The AoT, compiled, GC languages

While they are perhaps less-widely used for tools like the ones I’ve laid out above, there are a host of languages that are still designed to provide the computational performance necessary to accomplish such tasks. Here, I’ll group together the most popular ahead-of-time (AoT) compiled and garbage collected (GC) languages. This includes languages like Java (and other JVM languages like Scala and Kotlin), as well as different languages that nonetheless adopt the GC approach to memory safety, like Go. There are also languages that mix in a GC with other memory management strategies and provide the user with “opt-in” garbage collection (e.g. D and Nim). However, since people using these languages tend to produce programs that eventually make use of GC somewhat, I’m grouping them in here, though technically there are ways to avoid the GC there.

These languages go a very different route that C/C++, and they do, to a large extent, provide important types of memory safety. However, they do this at the runtime cost of having a garbage collector, a runtime component of the language that tracks allocated memory and is responsible for ensuring that memory is kept alive while it can still be accessed and freed (eventually) when it is no longer in use. The progress in the theory and practice of building scalable garbage collectors has been astounding, and many modern GCs are marvels of engineering. Nonetheless, the very presence of a GC imposes a runtime overhead in the presence of heap allocations, and it has been observed that idiomatic reliance on the GC for memory management can typically impose a memory overhead of up to 2 times over languages where memory is managed manually (and responsibly). One reason for this (though not the only one) is that such languages tend to make many more heap allocations than languages like C/C++/Rust, and store fewer things on the stack. So, the place where these differences show up most frequently when comparing GC’d languages to something like C/C++/Rust is that (a) the GC’d languages typically use a constant factor more memory and (b) long-running or memory intensive processes typically incur GC “pauses” when the garbage collector kicks in to reclaim large amounts of memory. Of course, there are several strategies that can be (and often are) used to mitigate these issues (e.g. like retaining and using small object pools to avoid the garbage collector becoming involved in common and reusable allocations), however such strategies often require extra work (sometimes substantial), and are typically not idiomatic in the language.

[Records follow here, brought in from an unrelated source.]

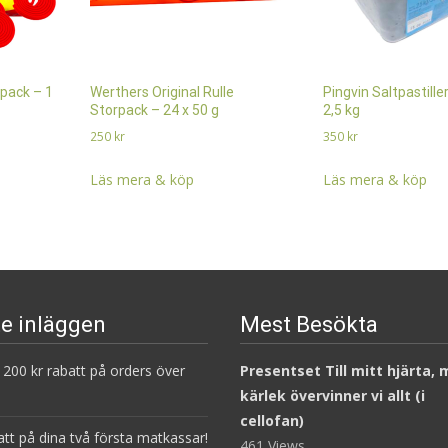
pack – 1
Werthers Original Rulle
Pingvin Saltpastille
Storpack – 24 x 50 g
2,5 kg
250
kr
350
kr
Läs mera & köp
Läs mera & köp
e inläggen
Mest Besökta
200 kr rabatt på orders över
Presentset Till mitt hjärta,
kärlek övervinner vi allt (i
cellofan)
att på dina två första matkassar!
461 Views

Therefore, AoT compiled GC’d languages can be quite fast (though typically they take some speed hit compared C/C++/Rust), and they are, in many important ways safe, but this often comes at the expense of GC overhead in terms of both runtime and memory usage.

Others

The list above is in no way meant to be comprehensive. Further, as we have been going through a renaissance of types in the development of new programming languages, there are also many other (newish) languages that could reasonably by said to occupy a similar space. For example, a language like Zig aims to be a modern systems-level language, and brings with it some very compelling features. Since I don’t know too much about these other emerging languages (including Zig), I won’t attempt to contrast them too deeply with Rust. However, I’ll note that while Zig adds features on top of C that are a boon for safety, it explicitly does not make the same guarantees or claims on safety as does Rust. There are also other langauges like Pony of whose existence I am aware, but about which I know even less. Thus, I won’t be trying to argue in future posts that Rust is the only new laguage that is well-suited to developing high-throuhgput bioinformatics tools and methods, but rather that it is a great choice for this task, and that in the space of such newish languages, it is certainly one of the most widely-adopted and mature.